### What you should do
Please output the lines from the one with "Page size: 1241x1754." through the end of the data exactly as written, omitting all pictures.

____

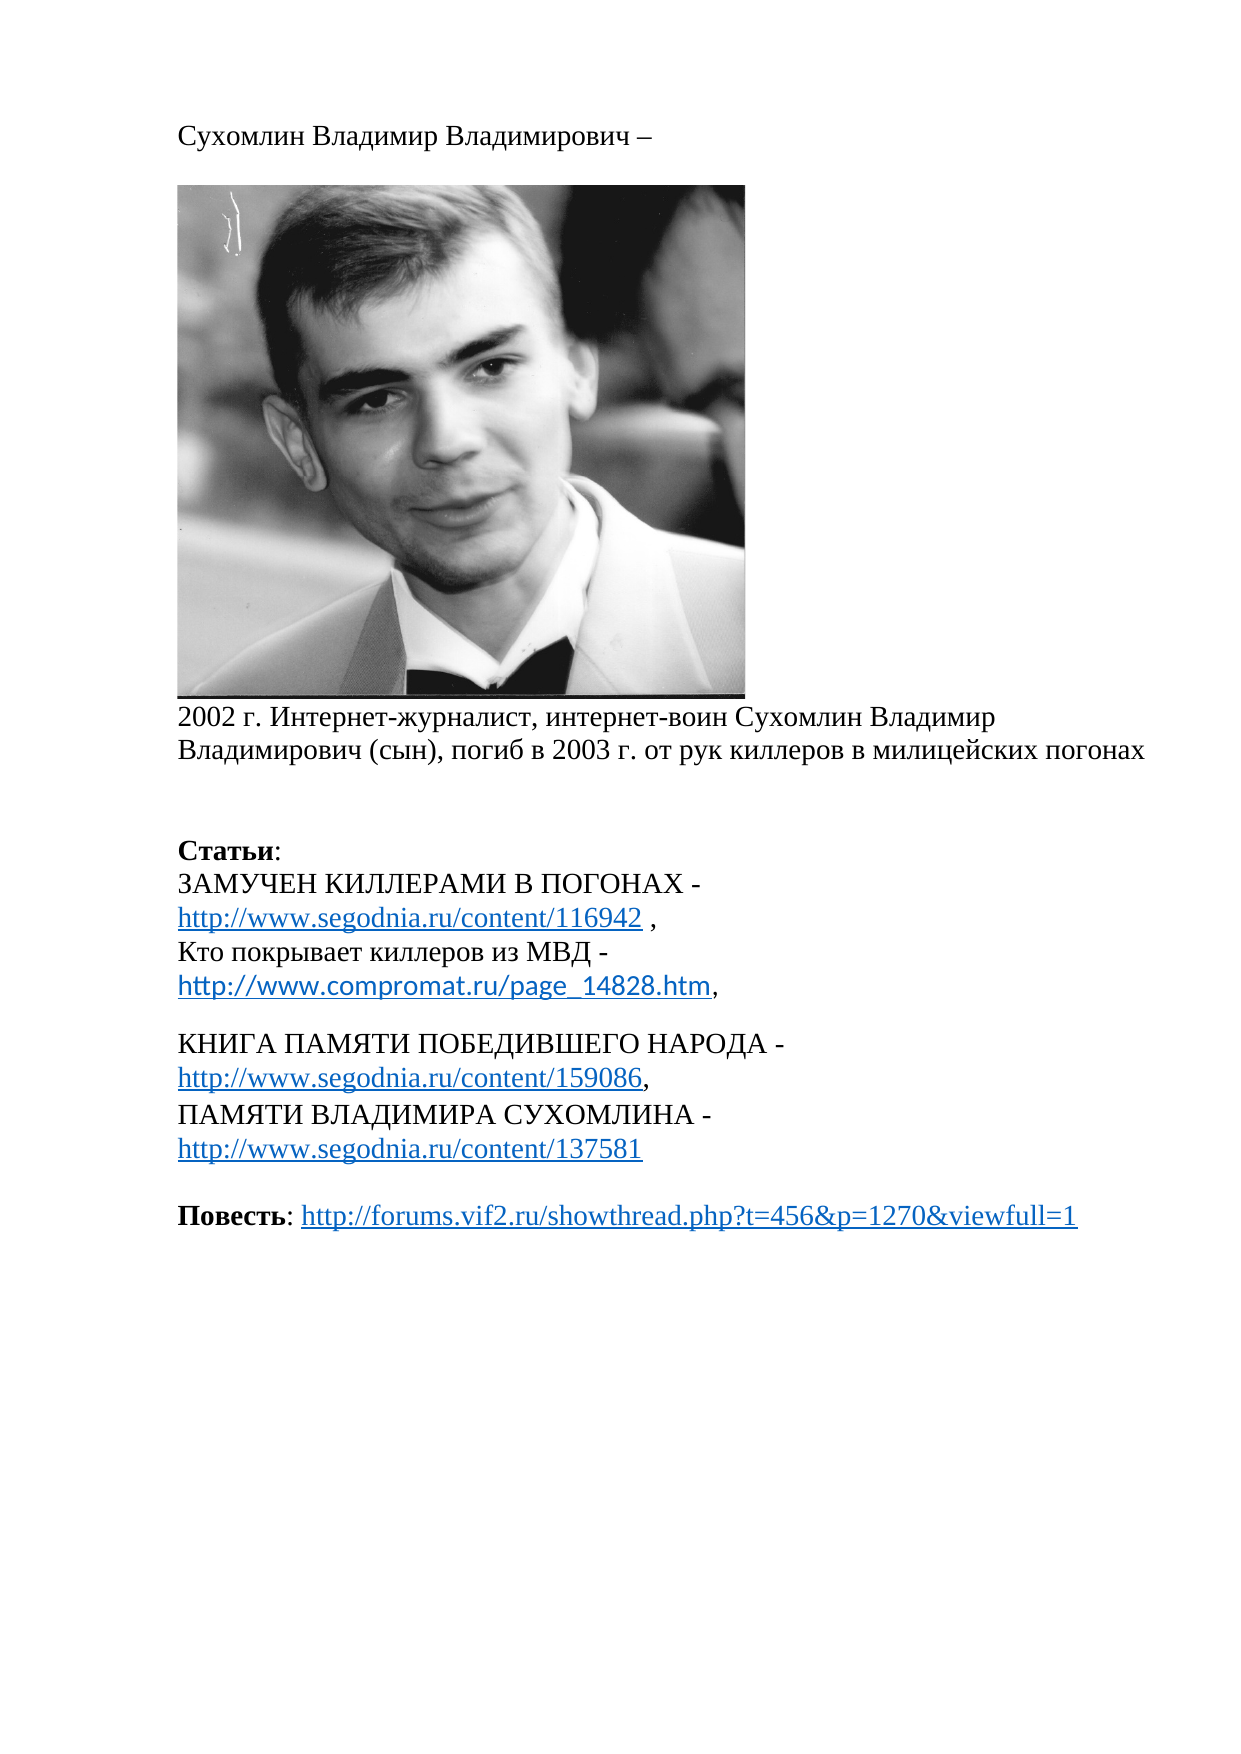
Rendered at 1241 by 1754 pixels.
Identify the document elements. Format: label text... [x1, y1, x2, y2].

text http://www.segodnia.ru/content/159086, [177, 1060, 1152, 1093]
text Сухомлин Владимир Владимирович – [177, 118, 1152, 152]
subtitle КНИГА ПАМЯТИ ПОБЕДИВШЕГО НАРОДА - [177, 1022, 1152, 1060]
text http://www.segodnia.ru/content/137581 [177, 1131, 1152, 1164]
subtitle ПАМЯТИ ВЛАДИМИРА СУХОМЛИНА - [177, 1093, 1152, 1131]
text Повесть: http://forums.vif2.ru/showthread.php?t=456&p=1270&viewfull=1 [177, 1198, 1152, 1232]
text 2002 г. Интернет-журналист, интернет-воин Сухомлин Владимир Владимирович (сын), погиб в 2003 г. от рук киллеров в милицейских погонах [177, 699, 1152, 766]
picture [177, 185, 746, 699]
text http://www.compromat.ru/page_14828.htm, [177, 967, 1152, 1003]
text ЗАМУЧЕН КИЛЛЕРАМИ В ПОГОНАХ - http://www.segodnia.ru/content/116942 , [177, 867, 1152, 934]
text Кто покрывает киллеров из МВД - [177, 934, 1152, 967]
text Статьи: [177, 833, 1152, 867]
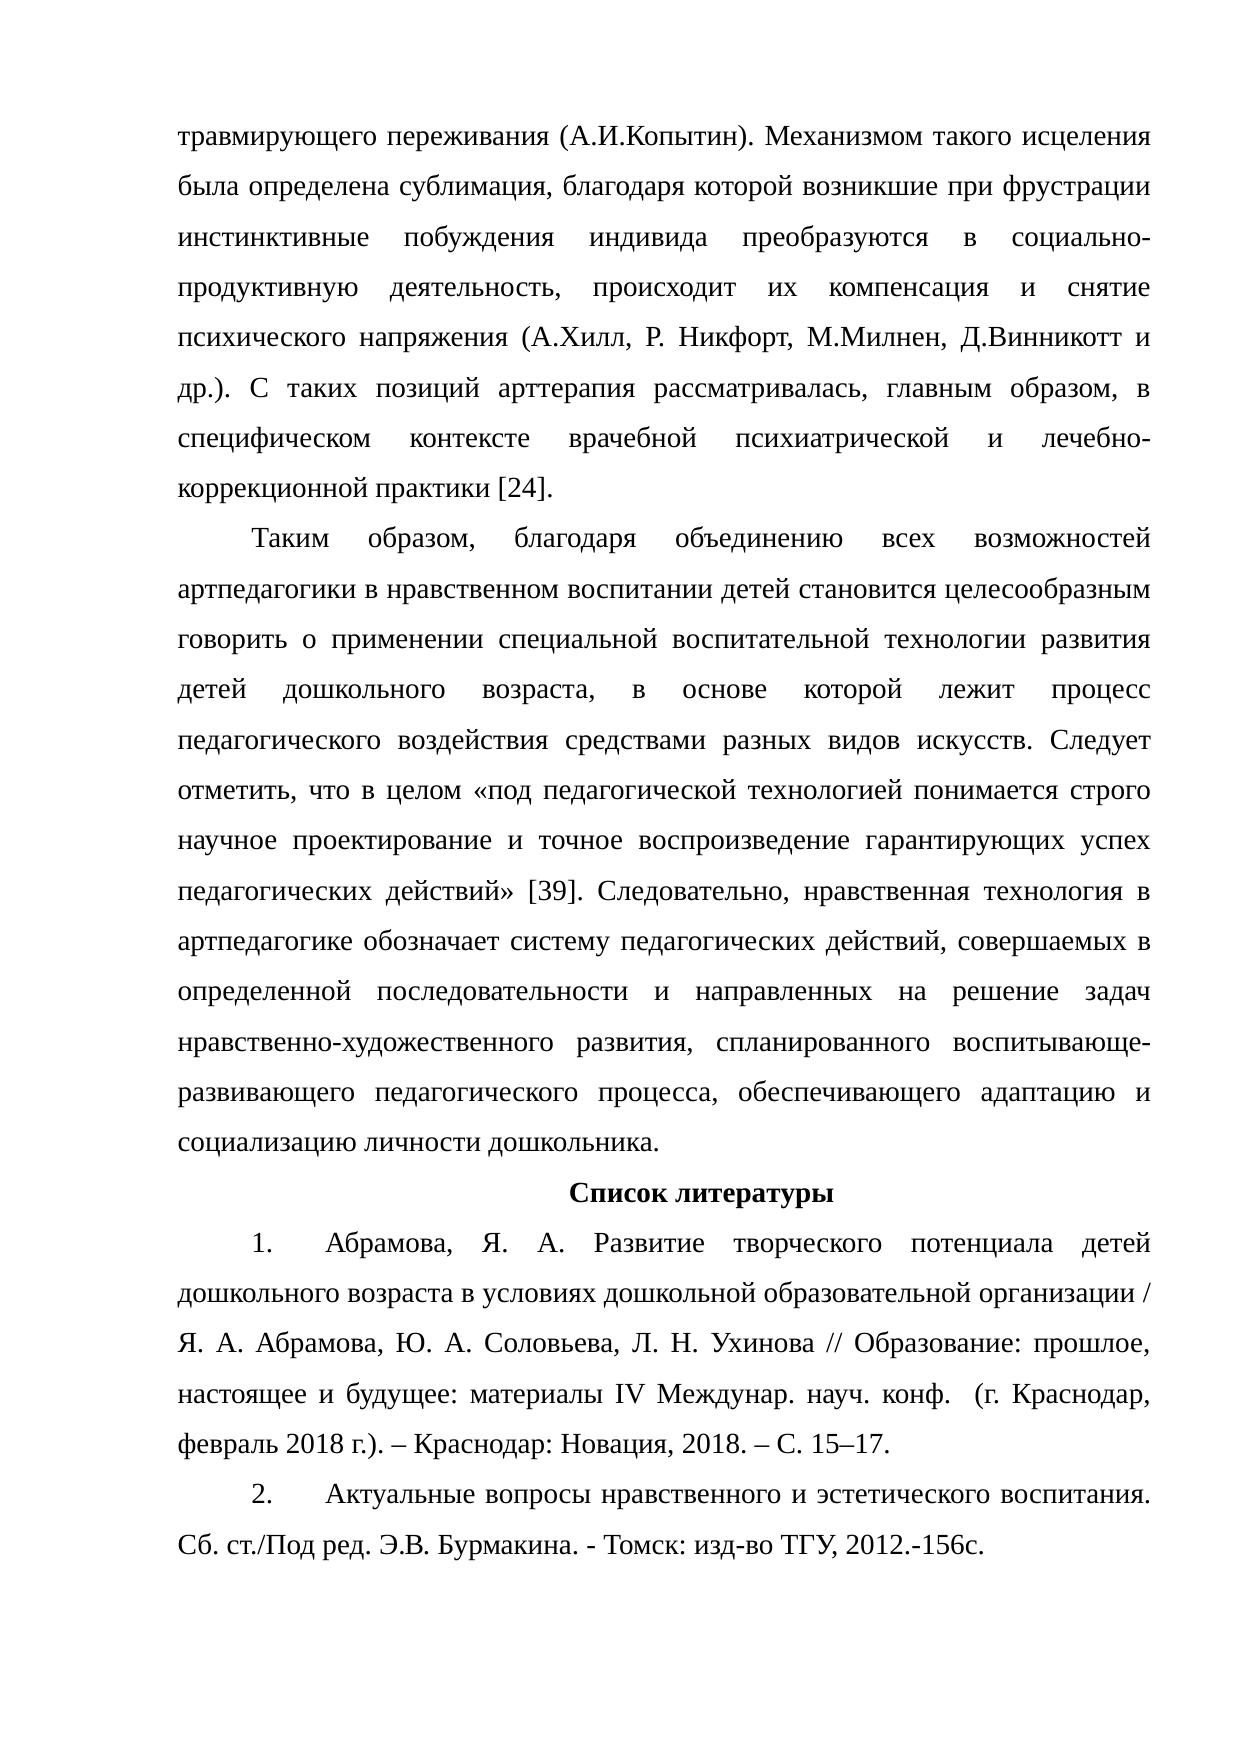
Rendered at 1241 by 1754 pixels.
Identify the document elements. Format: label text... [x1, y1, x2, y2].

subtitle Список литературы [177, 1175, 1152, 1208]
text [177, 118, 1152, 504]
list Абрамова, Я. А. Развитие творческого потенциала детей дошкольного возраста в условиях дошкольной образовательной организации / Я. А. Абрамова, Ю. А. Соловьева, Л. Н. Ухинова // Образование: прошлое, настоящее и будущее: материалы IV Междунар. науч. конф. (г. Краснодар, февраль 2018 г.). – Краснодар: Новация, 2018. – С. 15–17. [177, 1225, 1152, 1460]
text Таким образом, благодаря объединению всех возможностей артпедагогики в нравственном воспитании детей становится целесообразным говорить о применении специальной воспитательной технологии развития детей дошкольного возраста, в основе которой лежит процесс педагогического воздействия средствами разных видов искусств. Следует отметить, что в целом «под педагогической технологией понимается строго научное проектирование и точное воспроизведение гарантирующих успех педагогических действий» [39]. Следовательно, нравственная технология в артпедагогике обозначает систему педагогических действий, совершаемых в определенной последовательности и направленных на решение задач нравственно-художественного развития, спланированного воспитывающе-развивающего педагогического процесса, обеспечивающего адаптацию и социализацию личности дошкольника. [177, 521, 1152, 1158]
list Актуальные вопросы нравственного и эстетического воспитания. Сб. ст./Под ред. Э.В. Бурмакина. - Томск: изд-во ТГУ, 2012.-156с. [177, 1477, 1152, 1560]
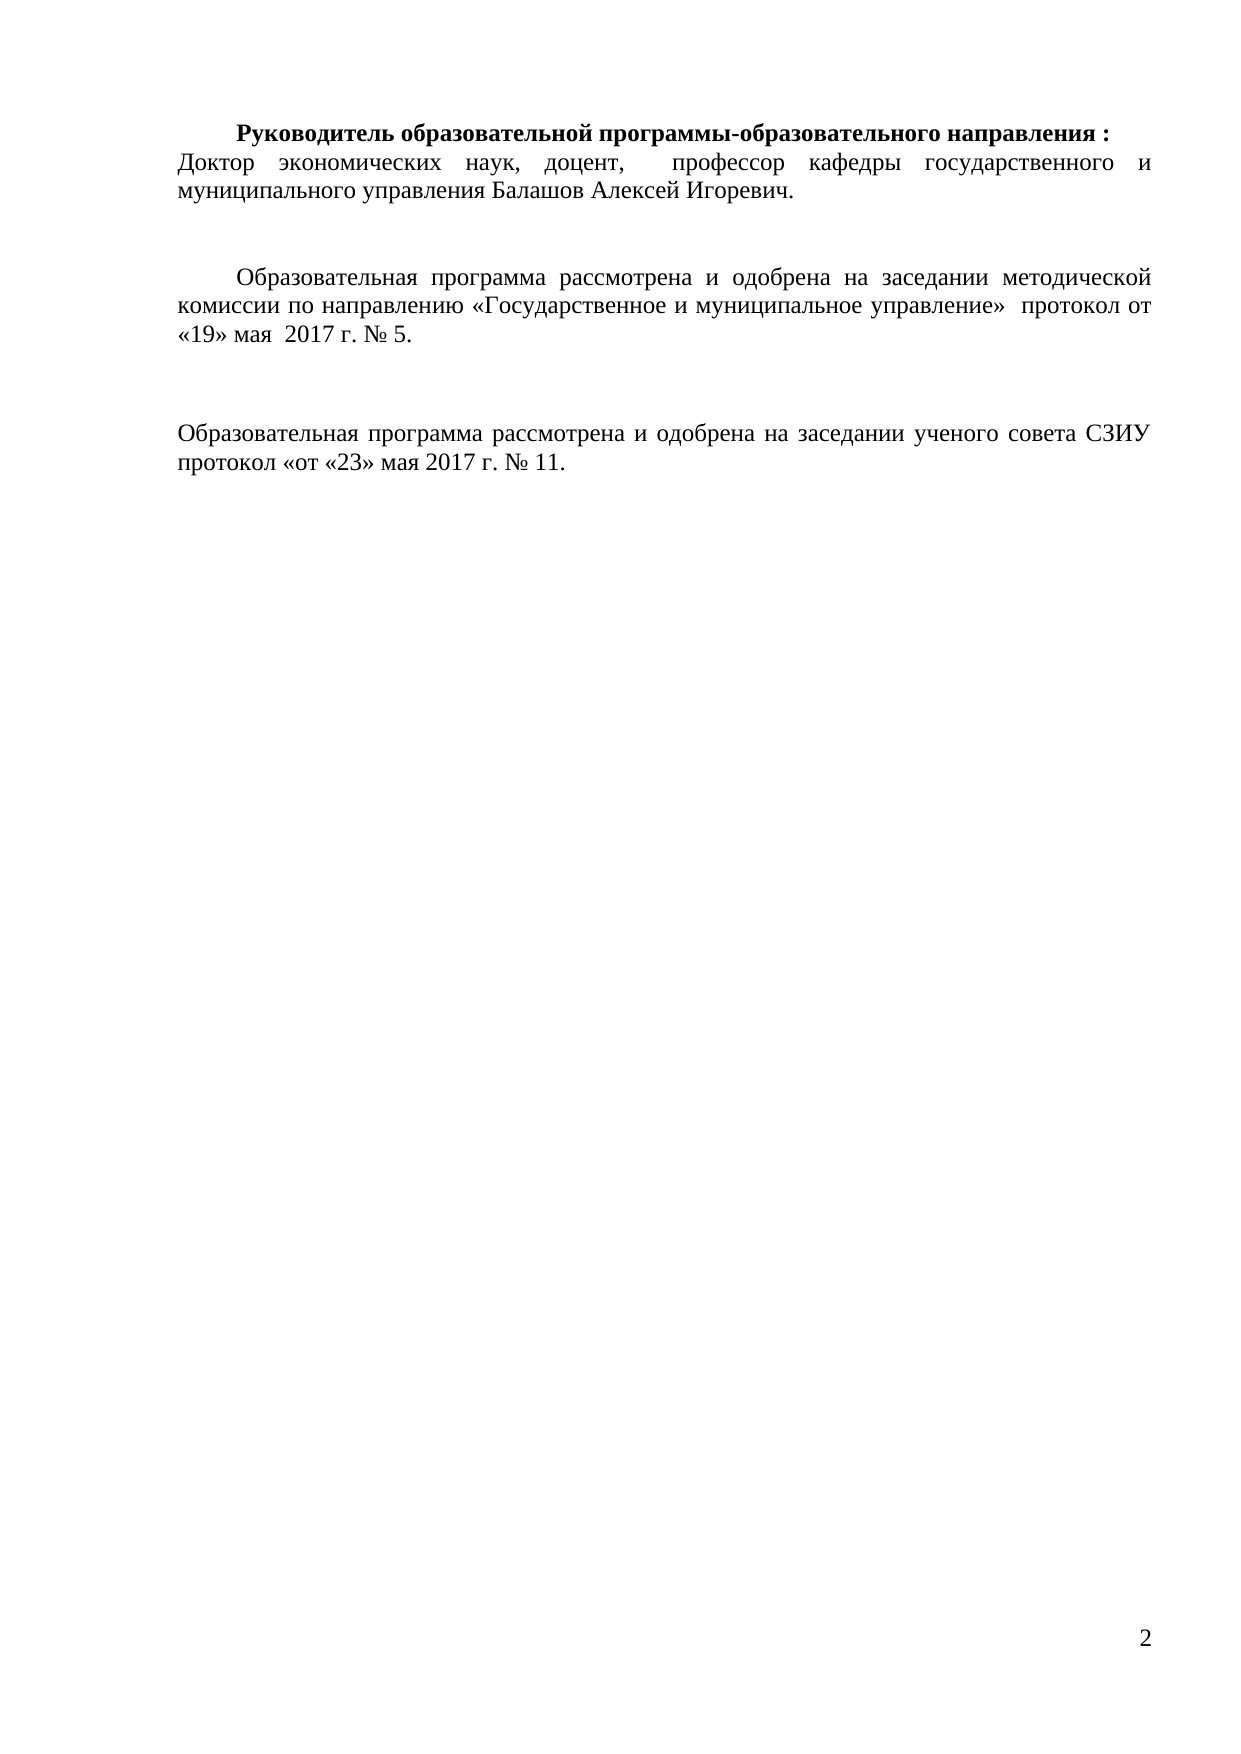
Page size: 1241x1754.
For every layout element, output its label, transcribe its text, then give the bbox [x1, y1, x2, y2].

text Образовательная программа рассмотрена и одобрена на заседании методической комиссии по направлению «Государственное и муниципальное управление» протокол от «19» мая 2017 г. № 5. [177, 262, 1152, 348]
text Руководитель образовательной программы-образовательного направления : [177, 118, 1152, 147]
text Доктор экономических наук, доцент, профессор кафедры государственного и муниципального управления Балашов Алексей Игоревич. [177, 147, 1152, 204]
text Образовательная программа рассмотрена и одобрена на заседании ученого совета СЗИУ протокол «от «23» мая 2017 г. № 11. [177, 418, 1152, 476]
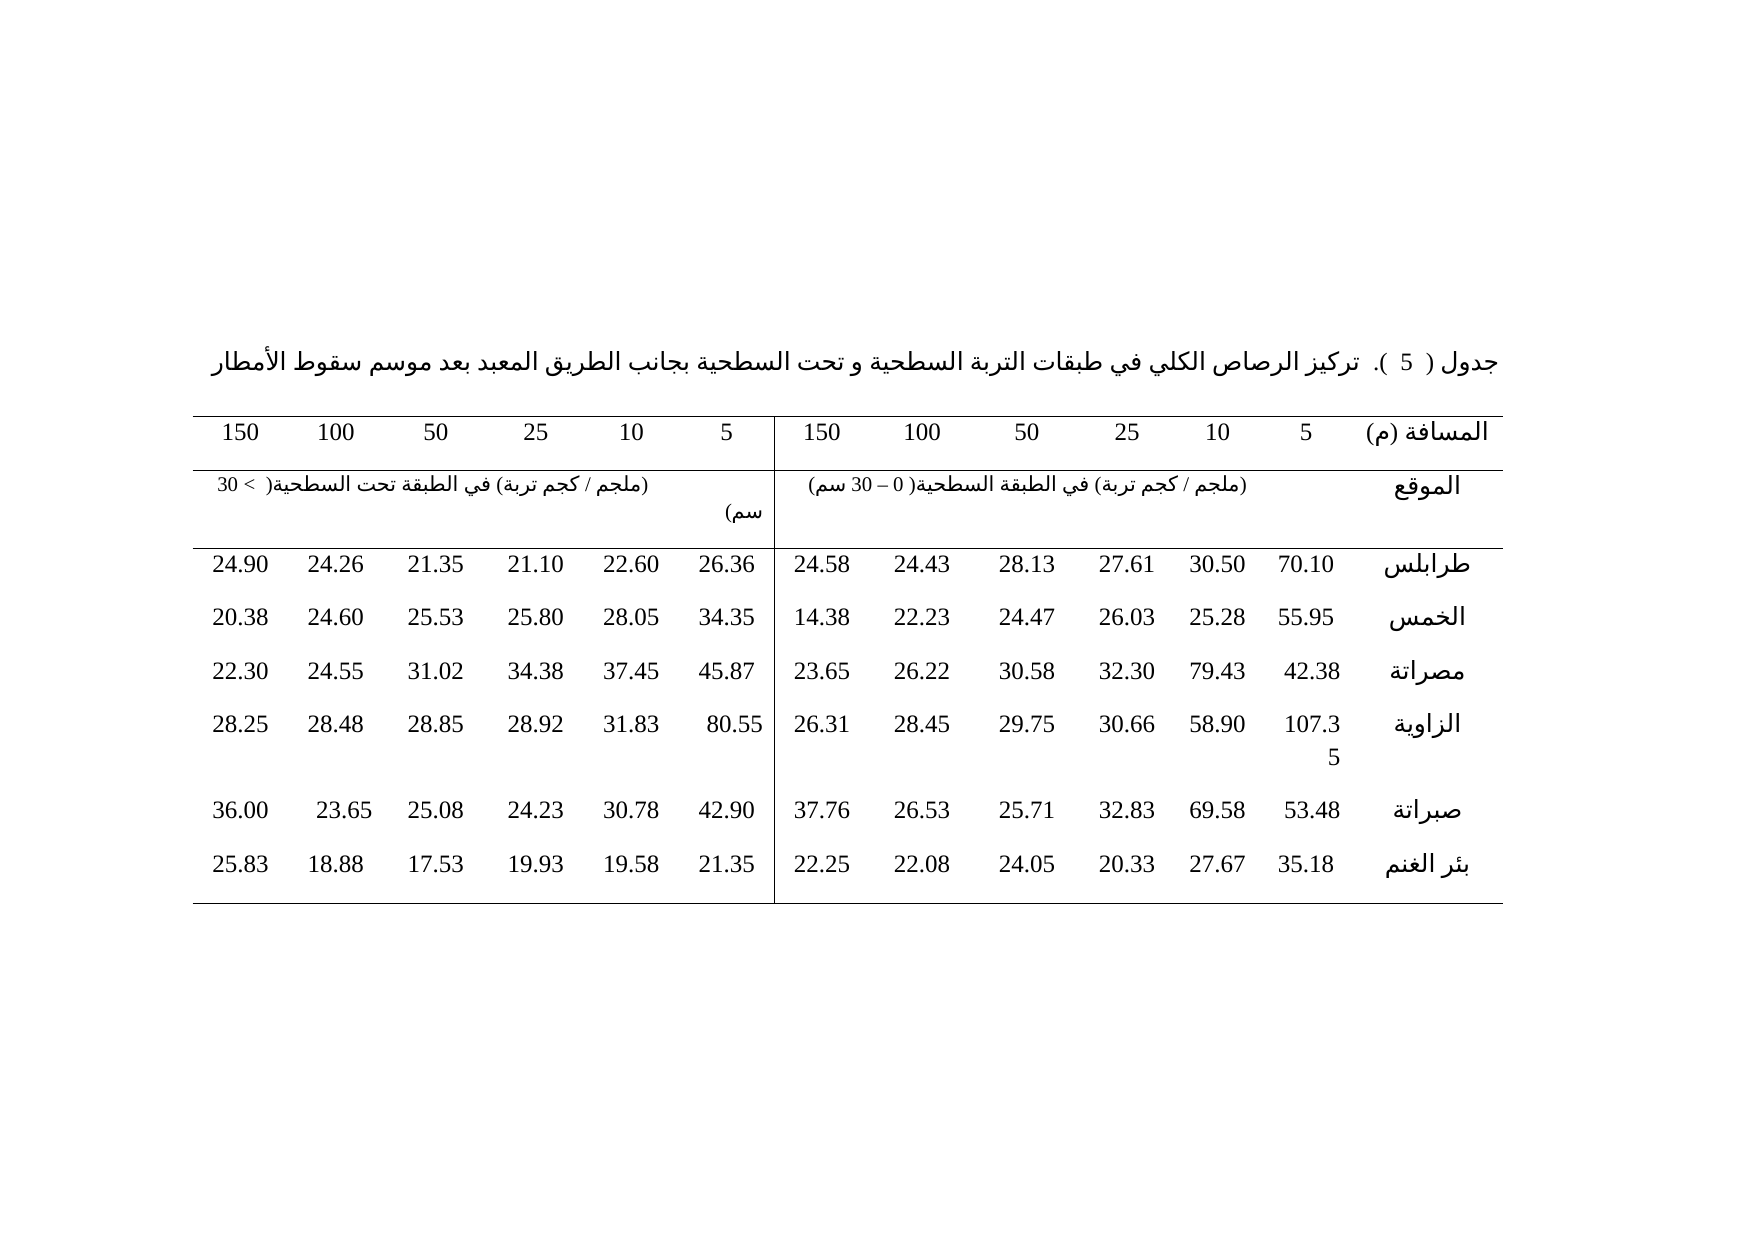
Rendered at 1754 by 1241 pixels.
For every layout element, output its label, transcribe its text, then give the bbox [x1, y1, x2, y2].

____

### Result of the exercise
Page size: 1241x1754.
For every layout element, output its label, transcribe its text, then give the bbox [x1, y1, x2, y2].

text Образовательная программа рассмотрена и одобрена на заседании методической комиссии по направлению «Государственное и муниципальное управление» протокол от «19» мая 2017 г. № 5. [177, 262, 1152, 348]
text Руководитель образовательной программы-образовательного направления : [177, 118, 1152, 147]
text Доктор экономических наук, доцент, профессор кафедры государственного и муниципального управления Балашов Алексей Игоревич. [177, 147, 1152, 204]
text Образовательная программа рассмотрена и одобрена на заседании ученого совета СЗИУ протокол «от «23» мая 2017 г. № 11. [177, 418, 1152, 476]
Rendered at 1754 by 1241 pixels.
For every layout element, output its label, transcribe its text, then give the bbox [x1, y1, x2, y2].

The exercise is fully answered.